- Work to complete
Please print nothing but the lines from the one with "nose: (545, 328)" to the last line of the records below, and omit pictures.

*** Block opens ***

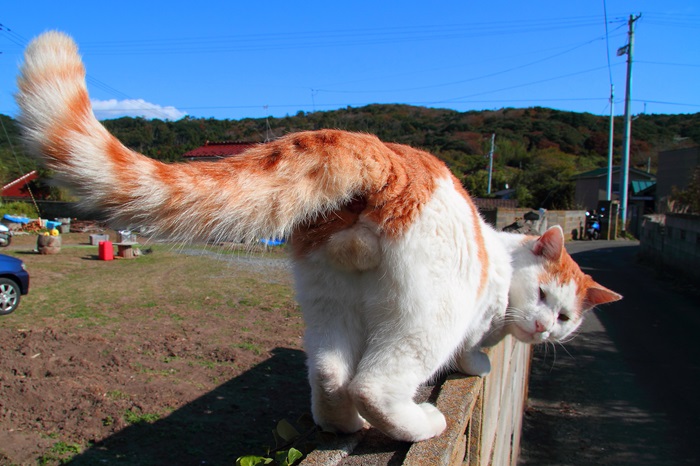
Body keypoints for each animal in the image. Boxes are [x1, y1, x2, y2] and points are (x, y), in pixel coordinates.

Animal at [16, 31, 620, 442]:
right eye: (547, 299)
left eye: (566, 317)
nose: (545, 328)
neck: (507, 261)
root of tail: (385, 156)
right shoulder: (476, 324)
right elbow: (475, 354)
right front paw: (481, 364)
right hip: (423, 318)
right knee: (374, 383)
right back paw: (416, 423)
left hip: (329, 299)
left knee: (331, 373)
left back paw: (341, 424)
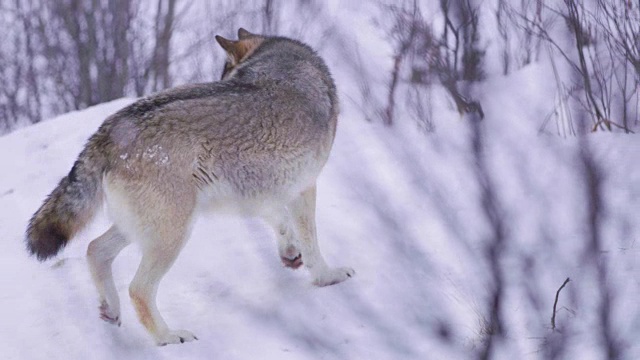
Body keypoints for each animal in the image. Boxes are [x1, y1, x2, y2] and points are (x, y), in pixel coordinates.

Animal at [26, 28, 356, 346]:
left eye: (225, 77)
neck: (288, 64)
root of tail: (107, 132)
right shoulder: (303, 187)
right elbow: (311, 241)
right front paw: (328, 276)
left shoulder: (261, 191)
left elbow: (282, 223)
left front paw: (290, 254)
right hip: (174, 233)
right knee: (137, 288)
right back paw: (169, 337)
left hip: (145, 228)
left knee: (95, 250)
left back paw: (111, 310)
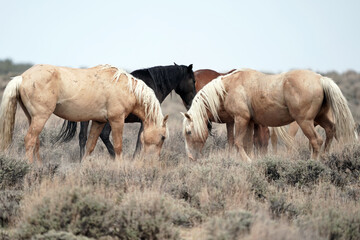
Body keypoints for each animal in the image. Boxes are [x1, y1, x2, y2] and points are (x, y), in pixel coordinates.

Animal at [0, 64, 169, 163]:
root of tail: (22, 77)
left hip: (32, 118)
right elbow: (118, 147)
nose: (154, 161)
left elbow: (90, 146)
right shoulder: (117, 120)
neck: (126, 88)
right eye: (162, 137)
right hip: (40, 117)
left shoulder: (99, 122)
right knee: (29, 140)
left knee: (35, 141)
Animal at [57, 63, 197, 159]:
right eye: (193, 80)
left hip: (86, 118)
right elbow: (140, 141)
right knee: (103, 135)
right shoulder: (144, 121)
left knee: (83, 138)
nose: (192, 101)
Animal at [181, 68, 356, 161]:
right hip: (320, 118)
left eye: (189, 132)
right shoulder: (250, 122)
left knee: (316, 141)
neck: (228, 87)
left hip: (305, 122)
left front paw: (248, 161)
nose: (190, 157)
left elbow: (238, 143)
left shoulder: (241, 119)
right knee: (330, 131)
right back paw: (325, 157)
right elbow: (248, 144)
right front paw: (251, 159)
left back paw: (313, 162)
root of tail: (320, 79)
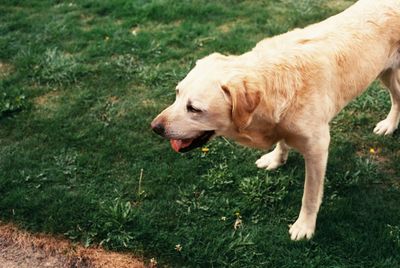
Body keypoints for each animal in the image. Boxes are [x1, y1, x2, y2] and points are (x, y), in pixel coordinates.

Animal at [151, 0, 400, 240]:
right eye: (177, 93)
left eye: (194, 108)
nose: (155, 127)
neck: (274, 82)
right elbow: (282, 142)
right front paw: (276, 159)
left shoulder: (317, 148)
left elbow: (310, 195)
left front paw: (304, 226)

*** Block closes ***

- Result
nose: (545, 328)
neck: (507, 261)
root of tail: (385, 156)
right shoulder: (476, 324)
right elbow: (475, 354)
right front paw: (481, 364)
right hip: (423, 318)
right knee: (374, 383)
right back paw: (416, 423)
left hip: (329, 299)
left knee: (331, 373)
left back paw: (341, 424)
Body keypoints for each animal in the image. Boxes are [x1, y1, x2, y2] and points are (x, y), in pixel coordinates.

Animal at [26, 28, 356, 346]:
left eye: (225, 77)
neck: (288, 64)
root of tail: (107, 132)
right shoulder: (303, 187)
right elbow: (311, 241)
right front paw: (328, 276)
left shoulder: (261, 191)
left elbow: (282, 223)
left front paw: (290, 254)
right hip: (174, 233)
right knee: (137, 288)
right back paw: (169, 337)
left hip: (145, 228)
left knee: (95, 250)
left back paw: (111, 310)
Body keypoints for each animal in the image. Boxes are [x1, y1, x2, y2] and points are (x, y), in pixel coordinates.

Animal at [0, 64, 169, 163]:
root of tail: (22, 77)
left hip: (32, 118)
right elbow: (118, 147)
nose: (154, 161)
left elbow: (90, 146)
right shoulder: (117, 120)
neck: (126, 88)
right eye: (162, 137)
right hip: (40, 117)
left shoulder: (99, 122)
right knee: (29, 140)
left knee: (35, 141)
Animal at [57, 63, 197, 159]:
right eye: (193, 80)
left hip: (86, 118)
right elbow: (140, 141)
right knee: (103, 135)
right shoulder: (144, 121)
left knee: (83, 138)
nose: (192, 101)
Animal at [181, 68, 356, 161]:
right hip: (320, 118)
left eye: (189, 132)
right shoulder: (250, 122)
left knee: (316, 141)
neck: (228, 87)
left hip: (305, 122)
left front paw: (248, 161)
nose: (190, 157)
left elbow: (238, 143)
left shoulder: (241, 119)
right knee: (330, 131)
right back paw: (325, 157)
right elbow: (248, 144)
right front paw: (251, 159)
left back paw: (313, 162)
root of tail: (320, 79)
Body keypoints for each animal in the image. Boxes are [x1, y1, x2, y2] and points are (x, y), in pixel coordinates.

Animal at [151, 0, 400, 240]:
right eye: (177, 93)
left eye: (194, 108)
nose: (155, 127)
neck: (274, 82)
right elbow: (282, 142)
right front paw: (276, 159)
left shoulder: (317, 148)
left elbow: (310, 195)
left front paw: (304, 226)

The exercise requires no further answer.